No próximo dia 15, quando 125 países estiverem assinando o acordo de liberalização comercial da Rodada Uruguai, estarão também aprovando a criação de um subcomitê no Acordo Geral de Tarifas e Comércio (GATT) que pela primeira vez discutirá a relação entre meio ambiente e comércio. Seu presidente será o embaixador brasileiro junto ao GATT, Luiz Felipe Lampréia, algo no mínimo surpreendente para um país que, até pouco tempo atrás, opunha-se firmemente à mistura entre meio ambiente e GATT. A razão para a mudança de percepção é bastante pragmática, admite Lampréia. Já que não é possível evitar o crescente uso de medidas que, apoiadas em razões ambientais, acabam afetando o comércio, melhor tentar dar ao tema alguma disciplina proporcionada pelo GATT e a Organização Mundial de Comércio (OMC), que deverá sucedê-lo a partir do início do próximo ano. Na melhor das hipóteses, o fato de a questão estar sendo discutida pelo GATT pode inibir a aplicação de restrições adicionais nesta área. O consenso que permitiu a criação do subcomitê com apoio do Brasil, Índia e outros países em desenvolvimento derivou da definição de um cuidadoso programa de trabalho e de ele ser temporário: sua existência será reexaminada daqui a dois anos na conferência de Cingapura.
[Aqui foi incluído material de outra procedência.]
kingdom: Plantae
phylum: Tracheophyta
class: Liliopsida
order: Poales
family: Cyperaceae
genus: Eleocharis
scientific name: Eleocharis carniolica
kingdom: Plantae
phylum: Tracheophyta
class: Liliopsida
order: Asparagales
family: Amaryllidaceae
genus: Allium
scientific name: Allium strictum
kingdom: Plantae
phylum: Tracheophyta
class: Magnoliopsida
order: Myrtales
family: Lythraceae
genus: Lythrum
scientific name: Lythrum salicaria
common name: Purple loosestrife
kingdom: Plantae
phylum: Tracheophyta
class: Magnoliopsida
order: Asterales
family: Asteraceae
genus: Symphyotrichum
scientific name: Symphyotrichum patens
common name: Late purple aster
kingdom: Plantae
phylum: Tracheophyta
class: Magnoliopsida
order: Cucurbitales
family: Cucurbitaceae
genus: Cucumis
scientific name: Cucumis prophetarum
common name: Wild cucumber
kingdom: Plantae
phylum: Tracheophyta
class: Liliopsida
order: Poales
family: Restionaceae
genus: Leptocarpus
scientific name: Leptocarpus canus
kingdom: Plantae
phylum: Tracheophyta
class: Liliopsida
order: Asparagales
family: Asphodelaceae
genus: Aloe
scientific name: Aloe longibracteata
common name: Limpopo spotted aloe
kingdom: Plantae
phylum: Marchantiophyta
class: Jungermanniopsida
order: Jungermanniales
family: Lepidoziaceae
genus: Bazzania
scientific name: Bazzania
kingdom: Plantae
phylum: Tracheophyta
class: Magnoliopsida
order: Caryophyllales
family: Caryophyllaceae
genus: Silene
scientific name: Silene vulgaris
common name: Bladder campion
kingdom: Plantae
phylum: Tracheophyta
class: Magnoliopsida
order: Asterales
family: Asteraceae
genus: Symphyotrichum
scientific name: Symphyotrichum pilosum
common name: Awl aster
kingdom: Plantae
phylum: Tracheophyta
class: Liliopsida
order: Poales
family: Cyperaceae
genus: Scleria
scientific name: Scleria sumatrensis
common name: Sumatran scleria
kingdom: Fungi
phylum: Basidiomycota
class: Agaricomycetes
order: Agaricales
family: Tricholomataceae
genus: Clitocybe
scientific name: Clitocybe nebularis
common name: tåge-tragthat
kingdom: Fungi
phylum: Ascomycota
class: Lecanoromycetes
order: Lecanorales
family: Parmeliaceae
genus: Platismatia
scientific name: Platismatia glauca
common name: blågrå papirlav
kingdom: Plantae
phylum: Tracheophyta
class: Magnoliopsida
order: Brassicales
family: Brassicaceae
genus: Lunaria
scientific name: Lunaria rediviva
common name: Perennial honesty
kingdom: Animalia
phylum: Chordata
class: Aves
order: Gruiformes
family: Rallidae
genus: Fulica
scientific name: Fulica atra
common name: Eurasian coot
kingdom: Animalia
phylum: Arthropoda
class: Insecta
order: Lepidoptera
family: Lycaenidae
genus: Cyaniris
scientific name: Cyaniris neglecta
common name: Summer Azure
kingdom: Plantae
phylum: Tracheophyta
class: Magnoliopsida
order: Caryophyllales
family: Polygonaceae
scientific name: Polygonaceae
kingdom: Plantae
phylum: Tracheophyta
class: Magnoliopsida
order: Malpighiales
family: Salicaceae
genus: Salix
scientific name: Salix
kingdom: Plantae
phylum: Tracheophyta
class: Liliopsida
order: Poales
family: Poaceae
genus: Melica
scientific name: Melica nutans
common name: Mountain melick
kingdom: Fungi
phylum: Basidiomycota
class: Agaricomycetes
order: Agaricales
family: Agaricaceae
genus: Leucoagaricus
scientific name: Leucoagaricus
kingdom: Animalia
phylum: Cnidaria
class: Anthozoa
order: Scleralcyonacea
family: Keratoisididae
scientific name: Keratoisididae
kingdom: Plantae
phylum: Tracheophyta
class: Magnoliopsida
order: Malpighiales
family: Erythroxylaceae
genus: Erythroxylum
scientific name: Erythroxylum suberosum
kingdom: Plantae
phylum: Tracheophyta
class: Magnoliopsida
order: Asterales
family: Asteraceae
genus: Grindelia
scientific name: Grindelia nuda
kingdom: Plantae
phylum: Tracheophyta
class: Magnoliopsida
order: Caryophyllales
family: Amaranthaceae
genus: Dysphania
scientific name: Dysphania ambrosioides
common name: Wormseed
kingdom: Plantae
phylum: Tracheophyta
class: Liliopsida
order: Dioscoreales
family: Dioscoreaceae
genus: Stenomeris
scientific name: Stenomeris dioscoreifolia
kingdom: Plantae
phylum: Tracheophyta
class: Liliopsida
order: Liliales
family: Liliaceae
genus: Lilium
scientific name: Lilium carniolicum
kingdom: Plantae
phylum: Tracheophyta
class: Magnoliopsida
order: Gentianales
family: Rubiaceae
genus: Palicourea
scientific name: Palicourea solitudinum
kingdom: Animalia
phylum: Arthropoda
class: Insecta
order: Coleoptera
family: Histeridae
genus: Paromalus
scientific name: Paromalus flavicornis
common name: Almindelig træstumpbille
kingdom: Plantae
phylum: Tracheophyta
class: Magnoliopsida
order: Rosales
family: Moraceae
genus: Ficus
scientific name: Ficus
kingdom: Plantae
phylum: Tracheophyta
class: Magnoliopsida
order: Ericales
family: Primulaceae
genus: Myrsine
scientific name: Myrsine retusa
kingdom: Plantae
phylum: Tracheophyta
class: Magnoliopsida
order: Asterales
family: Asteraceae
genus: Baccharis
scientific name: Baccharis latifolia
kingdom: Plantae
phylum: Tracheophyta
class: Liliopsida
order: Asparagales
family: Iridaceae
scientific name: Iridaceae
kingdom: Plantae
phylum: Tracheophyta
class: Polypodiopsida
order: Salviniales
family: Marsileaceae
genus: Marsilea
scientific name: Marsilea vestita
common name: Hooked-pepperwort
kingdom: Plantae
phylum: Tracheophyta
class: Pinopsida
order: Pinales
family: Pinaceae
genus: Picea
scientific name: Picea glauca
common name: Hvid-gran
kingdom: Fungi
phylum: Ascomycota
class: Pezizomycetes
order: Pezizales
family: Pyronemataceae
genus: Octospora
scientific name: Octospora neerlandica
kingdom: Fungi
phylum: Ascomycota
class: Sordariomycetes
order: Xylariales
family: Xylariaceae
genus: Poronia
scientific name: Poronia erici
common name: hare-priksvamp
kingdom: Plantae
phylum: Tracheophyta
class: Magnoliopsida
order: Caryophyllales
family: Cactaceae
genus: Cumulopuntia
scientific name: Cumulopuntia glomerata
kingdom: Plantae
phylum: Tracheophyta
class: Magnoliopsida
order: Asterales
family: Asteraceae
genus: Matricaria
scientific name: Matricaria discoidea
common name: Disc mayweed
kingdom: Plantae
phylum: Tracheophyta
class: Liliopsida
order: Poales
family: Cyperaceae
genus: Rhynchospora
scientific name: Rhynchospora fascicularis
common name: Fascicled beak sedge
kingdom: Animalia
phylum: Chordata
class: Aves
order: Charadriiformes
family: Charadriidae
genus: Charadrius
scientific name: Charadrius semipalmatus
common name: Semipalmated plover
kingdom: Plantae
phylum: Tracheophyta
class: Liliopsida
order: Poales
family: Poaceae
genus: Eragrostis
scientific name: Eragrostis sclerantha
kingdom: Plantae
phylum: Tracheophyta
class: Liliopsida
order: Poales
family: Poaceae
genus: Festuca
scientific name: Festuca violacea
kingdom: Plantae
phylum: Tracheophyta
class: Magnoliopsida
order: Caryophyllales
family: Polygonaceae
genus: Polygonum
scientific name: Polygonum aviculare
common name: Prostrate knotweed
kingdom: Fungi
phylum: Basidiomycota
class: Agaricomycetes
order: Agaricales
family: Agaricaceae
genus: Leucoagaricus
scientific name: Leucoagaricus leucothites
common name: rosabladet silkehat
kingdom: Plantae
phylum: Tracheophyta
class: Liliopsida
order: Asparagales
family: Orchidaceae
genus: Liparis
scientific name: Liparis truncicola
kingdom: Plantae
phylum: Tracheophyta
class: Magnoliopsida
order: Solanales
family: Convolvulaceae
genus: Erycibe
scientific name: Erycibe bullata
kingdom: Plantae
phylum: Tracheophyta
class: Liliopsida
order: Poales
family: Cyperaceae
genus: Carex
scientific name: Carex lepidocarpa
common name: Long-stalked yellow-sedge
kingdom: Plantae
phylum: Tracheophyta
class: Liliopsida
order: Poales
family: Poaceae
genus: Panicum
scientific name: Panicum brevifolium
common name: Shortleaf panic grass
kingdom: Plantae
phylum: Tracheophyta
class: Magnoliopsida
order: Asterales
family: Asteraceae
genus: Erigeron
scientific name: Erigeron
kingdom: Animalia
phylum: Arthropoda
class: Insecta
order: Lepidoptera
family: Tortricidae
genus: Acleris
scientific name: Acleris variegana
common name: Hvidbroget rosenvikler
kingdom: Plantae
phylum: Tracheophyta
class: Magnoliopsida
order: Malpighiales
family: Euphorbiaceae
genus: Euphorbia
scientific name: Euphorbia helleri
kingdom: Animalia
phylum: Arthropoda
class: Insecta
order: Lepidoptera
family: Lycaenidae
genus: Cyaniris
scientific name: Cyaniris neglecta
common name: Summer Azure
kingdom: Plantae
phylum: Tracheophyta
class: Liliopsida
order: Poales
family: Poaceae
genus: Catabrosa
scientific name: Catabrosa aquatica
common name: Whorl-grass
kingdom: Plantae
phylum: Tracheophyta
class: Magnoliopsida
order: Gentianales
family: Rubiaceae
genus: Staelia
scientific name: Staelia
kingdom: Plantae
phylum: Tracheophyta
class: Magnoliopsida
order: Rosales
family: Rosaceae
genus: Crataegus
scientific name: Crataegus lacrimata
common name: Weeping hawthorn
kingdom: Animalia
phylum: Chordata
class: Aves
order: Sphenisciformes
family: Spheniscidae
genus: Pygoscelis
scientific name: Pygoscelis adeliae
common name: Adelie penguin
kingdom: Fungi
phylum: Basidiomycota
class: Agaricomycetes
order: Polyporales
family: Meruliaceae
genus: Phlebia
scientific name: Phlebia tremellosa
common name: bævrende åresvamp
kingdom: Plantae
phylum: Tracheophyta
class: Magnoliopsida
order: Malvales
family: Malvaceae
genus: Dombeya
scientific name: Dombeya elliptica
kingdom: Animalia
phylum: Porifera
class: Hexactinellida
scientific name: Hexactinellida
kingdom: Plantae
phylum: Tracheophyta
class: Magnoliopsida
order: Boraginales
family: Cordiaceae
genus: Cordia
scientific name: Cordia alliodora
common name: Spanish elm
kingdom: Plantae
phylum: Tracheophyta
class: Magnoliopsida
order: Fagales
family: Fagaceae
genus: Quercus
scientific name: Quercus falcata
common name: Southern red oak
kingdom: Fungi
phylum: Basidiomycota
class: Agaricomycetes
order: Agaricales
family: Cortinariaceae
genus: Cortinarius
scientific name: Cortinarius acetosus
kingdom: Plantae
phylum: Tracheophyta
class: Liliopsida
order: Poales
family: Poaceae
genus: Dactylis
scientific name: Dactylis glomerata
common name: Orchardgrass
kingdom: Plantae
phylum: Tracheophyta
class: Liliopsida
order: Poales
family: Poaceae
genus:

O Brasil, por exemplo, insistiu no caráter temporário porque continua convencido de que não é necessário criar novos instrumentos legais para lidar com as questões ambientais, além dos já existentes no GATT. Este será, de todo modo, o primeiro dos temas a serem examinados pelo subcomitê e existem, obviamente, diferentes pontos de vista. O risco, no limite, é disciplinar o uso da desculpa ambiental para restringir o comércio, e que a OMC acabe consagrando princípios nessa direção. Os temas de trabalho do subcomitê embutem áreas delicadas. Uma delas é a do uso crescente por países desenvolvidos de medidas como "selo verde" ou ecoembalagem para premiar o uso de processos de produção considerados limpos do ponto de vista ambiental e que têm implicações óbvias sobre o comércio. Outra questão é a do exame do método e processo de produção. Isto é, a imposição de restrições na compra de produtos que tenham usado, em alguma fase de sua produção, métodos ecologicamente incorretos (GM).